**Task description**
Rewrite the lines from the start of the records through the line containing "Fortunately, [that site", both included, as a Markdown table with the columns n and Line, one row per line. Omit blank lines and leave the pictures out.

*** Opening Task inputs ***

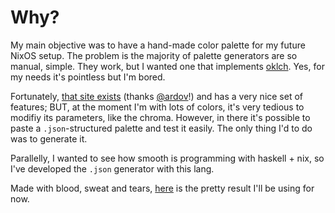# Why?

My main objective was to have a hand-made color palette for my future NixOS setup. The problem is the majority of palette generators are so manual, simple. They work, but I wanted one that implements [oklch](https://bottosson.github.io/posts/oklab/). Yes, for my needs it's pointless but I'm bored.

Fortunately, [that site exists](https://huetone.ardov.me) (thanks [@ardov](https://github.com/ardov)!) and has a very nice set of features; BUT, at the moment I'm with lots of colors, it's very tedious to modifiy its parameters, like the chroma. However, in there it's possible to paste a `.json`-structured palette and test it easily. The only thing I'd to do was to generate it.

Parallelly, I wanted to see how smooth is programming with haskell + nix, so I've developed the `.json` generator with this lang.

Made with blood, sweat and tears, [here](https://huetone.ardov.me/?palette=N4IgdghgtgpiBcIAKEA2MAuG4BoQAsBXGAZwQG1RJYEQAGEPAYwHtUWAnM%2BckAYgBmATgFMBAxvwEA2YQIAmkvjHkC6AgCxL5MGACYYAViVMARkxV6lpjaYAc5pUNMiIAZiV2AjHcN2hStIA7NKmskoaAoZuhkFKbu4wGlZ4fHp2ekxuDKleEF7yel5KXnRebl5xqXQQdPJexdV2dEylIAC6AL44VNBwiI0grOxcFFLikSlS8jPyEEoKTIamEqkCMBCmEFprMHYCdnYLEEEa0oqpMFGmsdpJdhpV-ExBbvJvShBZQm5PfEJ0NzSNweVJBaJeAxKQyFCB6P4aDINVb8X6VLzGVJ6AGmGodbq9GiIKbDTjcXiCcRuFQLIKqd4LNxMTaYqReGxCHb8XRCeRBQbKQ7SSLaF7lKZ8MzSBq4fg3QyGdlOGxMPQ5fgZDTJLl8aTuUx6HWGYHIiLJRV-GJeAFMJTpOp0KxdHrgPq0UFDNhksaCVR2GC2taGGDSJjq5QzDRCP5JVrhVLyOwQTSB54uQqmaz2MMovgQaPyOg6oTSaQwBqeLzSMqy3XyaJ6Vl8QycoLpCKvOHSeJt%2Bq57FFLw6rzljR0YzOwn9EBc0mjHjcyLrI6pLJRMyfAzOcMPeQuP7SOxMRMCwx0UzyMvxOb13MVIRLCV6ezbAJYk4PAV6CClhJ23zRB6aRaskma5O8hh6BKQ7wj4Sh0PyuK2pOrpEiArJzuSUjqCI3arsmdDlp8GhGMenh1M4YH8MGZj5hE7JMEIK78N%2BmyHHa1onPMWJ%2BCEqZpC8Cp3nQwKQfE45DnhLFMBo5RvixDZ6Bc-DWo2RTwUIeRDviLrUNOUmYT6AheAc4jaEIewCH8pgqPsQH5Ew%2BwSt4LgCBK1b5sZER0ExMBUcBdh0rWDRBEe3EqSJDgCpUhj5k2eQaC84V8Na1LSiUIJFspfA%2BXoIL8WUlRKTpU60E8hkLoIdkKEoGyqFEopmGoJgCDczWrti4gCjYSZeak2zggGThAtSAreMaFiBEke5NoYMlRvJfC2EydLxFkI12oUDy1mqBRMiUsmQooXTtHgGAsGApBjOqgxTB6XKslJTzMfJACCkgAEKSAAwpIAAikgAKKSAAYviQA) is the pretty result I'll be using for now.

*** Closing Task inputs ***

**Response area**
| n | Line |
|---|---|
| 1 | # Why? |
| 2 | My main objective was to have a hand-made color palette for my future NixOS setup. The problem is the majority of palette generators are so manual, simple. They work, but I wanted one that implements [oklch](https://bottosson.github.io/posts/oklab/). Yes, for my needs it's pointless but I'm bored. |
| 3 | Fortunately, [that site exists](https://huetone.ardov.me) (thanks [@ardov](https://github.com/ardov)!) and has a very nice set of features; BUT, at the moment I'm with lots of colors, it's very tedious to modifiy its parameters, like the chroma. However, in there it's possible to paste a `.json`-structured palette and test it easily. The only thing I'd to do was to generate it. |